BEGIN
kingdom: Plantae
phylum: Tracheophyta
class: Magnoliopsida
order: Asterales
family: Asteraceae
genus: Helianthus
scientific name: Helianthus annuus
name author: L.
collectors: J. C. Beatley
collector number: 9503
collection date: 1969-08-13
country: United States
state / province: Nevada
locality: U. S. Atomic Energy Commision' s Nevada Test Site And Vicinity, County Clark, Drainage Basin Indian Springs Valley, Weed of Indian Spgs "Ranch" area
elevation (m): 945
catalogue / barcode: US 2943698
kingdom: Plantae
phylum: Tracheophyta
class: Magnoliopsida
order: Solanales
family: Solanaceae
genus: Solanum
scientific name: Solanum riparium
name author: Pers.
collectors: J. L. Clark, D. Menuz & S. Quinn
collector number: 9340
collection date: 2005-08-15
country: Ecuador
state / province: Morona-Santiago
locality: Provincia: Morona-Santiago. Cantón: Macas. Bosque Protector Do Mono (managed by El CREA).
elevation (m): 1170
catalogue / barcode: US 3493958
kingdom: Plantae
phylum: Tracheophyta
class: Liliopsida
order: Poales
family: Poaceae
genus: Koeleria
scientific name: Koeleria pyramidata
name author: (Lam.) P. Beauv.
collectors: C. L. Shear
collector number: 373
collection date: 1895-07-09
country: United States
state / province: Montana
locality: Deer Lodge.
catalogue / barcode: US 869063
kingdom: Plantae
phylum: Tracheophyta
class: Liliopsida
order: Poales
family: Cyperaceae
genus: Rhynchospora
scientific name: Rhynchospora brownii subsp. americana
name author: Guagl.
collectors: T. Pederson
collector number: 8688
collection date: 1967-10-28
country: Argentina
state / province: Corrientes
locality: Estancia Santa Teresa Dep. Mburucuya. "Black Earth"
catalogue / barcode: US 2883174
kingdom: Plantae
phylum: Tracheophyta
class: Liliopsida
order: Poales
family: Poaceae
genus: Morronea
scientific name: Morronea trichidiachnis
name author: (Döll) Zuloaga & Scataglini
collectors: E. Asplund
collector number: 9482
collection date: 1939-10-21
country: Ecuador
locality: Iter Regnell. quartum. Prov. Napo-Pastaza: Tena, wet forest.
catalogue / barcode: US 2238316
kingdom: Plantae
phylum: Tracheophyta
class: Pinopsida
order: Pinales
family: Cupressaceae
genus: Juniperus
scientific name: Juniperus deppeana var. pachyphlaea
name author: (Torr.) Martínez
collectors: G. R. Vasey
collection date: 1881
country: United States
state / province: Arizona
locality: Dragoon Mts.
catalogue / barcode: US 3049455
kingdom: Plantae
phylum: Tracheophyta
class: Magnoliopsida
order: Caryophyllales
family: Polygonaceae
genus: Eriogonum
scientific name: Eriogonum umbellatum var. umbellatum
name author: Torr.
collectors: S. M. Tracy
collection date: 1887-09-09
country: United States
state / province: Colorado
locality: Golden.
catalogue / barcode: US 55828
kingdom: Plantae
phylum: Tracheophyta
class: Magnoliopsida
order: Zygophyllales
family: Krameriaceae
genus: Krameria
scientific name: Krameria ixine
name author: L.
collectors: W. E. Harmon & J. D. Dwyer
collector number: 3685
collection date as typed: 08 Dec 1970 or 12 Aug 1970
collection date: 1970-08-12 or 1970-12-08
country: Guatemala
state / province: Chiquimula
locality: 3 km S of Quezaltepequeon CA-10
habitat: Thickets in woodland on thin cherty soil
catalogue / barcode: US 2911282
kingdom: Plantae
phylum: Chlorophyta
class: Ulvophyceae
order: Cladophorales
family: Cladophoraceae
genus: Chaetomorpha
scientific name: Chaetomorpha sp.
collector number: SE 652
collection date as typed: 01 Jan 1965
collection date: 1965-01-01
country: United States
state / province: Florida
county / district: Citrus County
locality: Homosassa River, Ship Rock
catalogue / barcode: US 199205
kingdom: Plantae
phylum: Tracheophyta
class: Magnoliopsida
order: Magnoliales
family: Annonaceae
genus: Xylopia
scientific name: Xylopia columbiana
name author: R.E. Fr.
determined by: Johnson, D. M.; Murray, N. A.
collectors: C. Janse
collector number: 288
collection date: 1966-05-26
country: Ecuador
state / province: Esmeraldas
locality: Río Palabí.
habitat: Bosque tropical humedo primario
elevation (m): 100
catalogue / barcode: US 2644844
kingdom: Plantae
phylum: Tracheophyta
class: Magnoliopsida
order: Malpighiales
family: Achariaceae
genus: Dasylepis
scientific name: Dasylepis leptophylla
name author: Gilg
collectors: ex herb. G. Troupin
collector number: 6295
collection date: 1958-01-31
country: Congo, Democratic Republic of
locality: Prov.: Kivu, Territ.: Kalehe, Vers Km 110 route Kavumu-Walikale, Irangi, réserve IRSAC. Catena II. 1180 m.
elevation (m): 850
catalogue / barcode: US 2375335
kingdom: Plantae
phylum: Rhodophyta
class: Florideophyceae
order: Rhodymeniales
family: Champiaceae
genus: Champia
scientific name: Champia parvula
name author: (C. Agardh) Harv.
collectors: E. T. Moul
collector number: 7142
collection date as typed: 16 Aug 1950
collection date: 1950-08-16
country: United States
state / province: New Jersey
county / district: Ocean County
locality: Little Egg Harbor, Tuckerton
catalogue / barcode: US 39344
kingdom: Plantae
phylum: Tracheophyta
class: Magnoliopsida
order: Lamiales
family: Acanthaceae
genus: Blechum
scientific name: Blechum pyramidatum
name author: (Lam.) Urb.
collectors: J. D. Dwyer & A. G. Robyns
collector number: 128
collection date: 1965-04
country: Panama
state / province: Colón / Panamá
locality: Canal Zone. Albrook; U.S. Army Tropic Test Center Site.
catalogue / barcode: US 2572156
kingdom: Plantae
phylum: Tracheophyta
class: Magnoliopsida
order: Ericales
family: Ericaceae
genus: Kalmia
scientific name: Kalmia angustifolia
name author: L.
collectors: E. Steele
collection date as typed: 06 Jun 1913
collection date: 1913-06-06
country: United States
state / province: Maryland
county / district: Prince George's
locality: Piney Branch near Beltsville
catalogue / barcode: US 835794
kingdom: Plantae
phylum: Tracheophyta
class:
END
■ SET PROBLEM ■
Edit the data above so that each "collectors" reads "collected by" instead, with nothing else changed.

■ EXPECTED ANSWER ■
kingdom: Plantae
phylum: Tracheophyta
class: Magnoliopsida
order: Asterales
family: Asteraceae
genus: Helianthus
scientific name: Helianthus annuus
name author: L.
collected by: J. C. Beatley
collector number: 9503
collection date: 1969-08-13
country: United States
state / province: Nevada
locality: U. S. Atomic Energy Commision' s Nevada Test Site And Vicinity, County Clark, Drainage Basin Indian Springs Valley, Weed of Indian Spgs "Ranch" area
elevation (m): 945
catalogue / barcode: US 2943698
kingdom: Plantae
phylum: Tracheophyta
class: Magnoliopsida
order: Solanales
family: Solanaceae
genus: Solanum
scientific name: Solanum riparium
name author: Pers.
collected by: J. L. Clark, D. Menuz & S. Quinn
collector number: 9340
collection date: 2005-08-15
country: Ecuador
state / province: Morona-Santiago
locality: Provincia: Morona-Santiago. Cantón: Macas. Bosque Protector Do Mono (managed by El CREA).
elevation (m): 1170
catalogue / barcode: US 3493958
kingdom: Plantae
phylum: Tracheophyta
class: Liliopsida
order: Poales
family: Poaceae
genus: Koeleria
scientific name: Koeleria pyramidata
name author: (Lam.) P. Beauv.
collected by: C. L. Shear
collector number: 373
collection date: 1895-07-09
country: United States
state / province: Montana
locality: Deer Lodge.
catalogue / barcode: US 869063
kingdom: Plantae
phylum: Tracheophyta
class: Liliopsida
order: Poales
family: Cyperaceae
genus: Rhynchospora
scientific name: Rhynchospora brownii subsp. americana
name author: Guagl.
collected by: T. Pederson
collector number: 8688
collection date: 1967-10-28
country: Argentina
state / province: Corrientes
locality: Estancia Santa Teresa Dep. Mburucuya. "Black Earth"
catalogue / barcode: US 2883174
kingdom: Plantae
phylum: Tracheophyta
class: Liliopsida
order: Poales
family: Poaceae
genus: Morronea
scientific name: Morronea trichidiachnis
name author: (Döll) Zuloaga & Scataglini
collected by: E. Asplund
collector number: 9482
collection date: 1939-10-21
country: Ecuador
locality: Iter Regnell. quartum. Prov. Napo-Pastaza: Tena, wet forest.
catalogue / barcode: US 2238316
kingdom: Plantae
phylum: Tracheophyta
class: Pinopsida
order: Pinales
family: Cupressaceae
genus: Juniperus
scientific name: Juniperus deppeana var. pachyphlaea
name author: (Torr.) Martínez
collected by: G. R. Vasey
collection date: 1881
country: United States
state / province: Arizona
locality: Dragoon Mts.
catalogue / barcode: US 3049455
kingdom: Plantae
phylum: Tracheophyta
class: Magnoliopsida
order: Caryophyllales
family: Polygonaceae
genus: Eriogonum
scientific name: Eriogonum umbellatum var. umbellatum
name author: Torr.
collected by: S. M. Tracy
collection date: 1887-09-09
country: United States
state / province: Colorado
locality: Golden.
catalogue / barcode: US 55828
kingdom: Plantae
phylum: Tracheophyta
class: Magnoliopsida
order: Zygophyllales
family: Krameriaceae
genus: Krameria
scientific name: Krameria ixine
name author: L.
collected by: W. E. Harmon & J. D. Dwyer
collector number: 3685
collection date as typed: 08 Dec 1970 or 12 Aug 1970
collection date: 1970-08-12 or 1970-12-08
country: Guatemala
state / province: Chiquimula
locality: 3 km S of Quezaltepequeon CA-10
habitat: Thickets in woodland on thin cherty soil
catalogue / barcode: US 2911282
kingdom: Plantae
phylum: Chlorophyta
class: Ulvophyceae
order: Cladophorales
family: Cladophoraceae
genus: Chaetomorpha
scientific name: Chaetomorpha sp.
collector number: SE 652
collection date as typed: 01 Jan 1965
collection date: 1965-01-01
country: United States
state / province: Florida
county / district: Citrus County
locality: Homosassa River, Ship Rock
catalogue / barcode: US 199205
kingdom: Plantae
phylum: Tracheophyta
class: Magnoliopsida
order: Magnoliales
family: Annonaceae
genus: Xylopia
scientific name: Xylopia columbiana
name author: R.E. Fr.
determined by: Johnson, D. M.; Murray, N. A.
collected by: C. Janse
collector number: 288
collection date: 1966-05-26
country: Ecuador
state / province: Esmeraldas
locality: Río Palabí.
habitat: Bosque tropical humedo primario
elevation (m): 100
catalogue / barcode: US 2644844
kingdom: Plantae
phylum: Tracheophyta
class: Magnoliopsida
order: Malpighiales
family: Achariaceae
genus: Dasylepis
scientific name: Dasylepis leptophylla
name author: Gilg
collected by: ex herb. G. Troupin
collector number: 6295
collection date: 1958-01-31
country: Congo, Democratic Republic of
locality: Prov.: Kivu, Territ.: Kalehe, Vers Km 110 route Kavumu-Walikale, Irangi, réserve IRSAC. Catena II. 1180 m.
elevation (m): 850
catalogue / barcode: US 2375335
kingdom: Plantae
phylum: Rhodophyta
class: Florideophyceae
order: Rhodymeniales
family: Champiaceae
genus: Champia
scientific name: Champia parvula
name author: (C. Agardh) Harv.
collected by: E. T. Moul
collector number: 7142
collection date as typed: 16 Aug 1950
collection date: 1950-08-16
country: United States
state / province: New Jersey
county / district: Ocean County
locality: Little Egg Harbor, Tuckerton
catalogue / barcode: US 39344
kingdom: Plantae
phylum: Tracheophyta
class: Magnoliopsida
order: Lamiales
family: Acanthaceae
genus: Blechum
scientific name: Blechum pyramidatum
name author: (Lam.) Urb.
collected by: J. D. Dwyer & A. G. Robyns
collector number: 128
collection date: 1965-04
country: Panama
state / province: Colón / Panamá
locality: Canal Zone. Albrook; U.S. Army Tropic Test Center Site.
catalogue / barcode: US 2572156
kingdom: Plantae
phylum: Tracheophyta
class: Magnoliopsida
order: Ericales
family: Ericaceae
genus: Kalmia
scientific name: Kalmia angustifolia
name author: L.
collected by: E. Steele
collection date as typed: 06 Jun 1913
collection date: 1913-06-06
country: United States
state / province: Maryland
county / district: Prince George's
locality: Piney Branch near Beltsville
catalogue / barcode: US 835794
kingdom: Plantae
phylum: Tracheophyta
class:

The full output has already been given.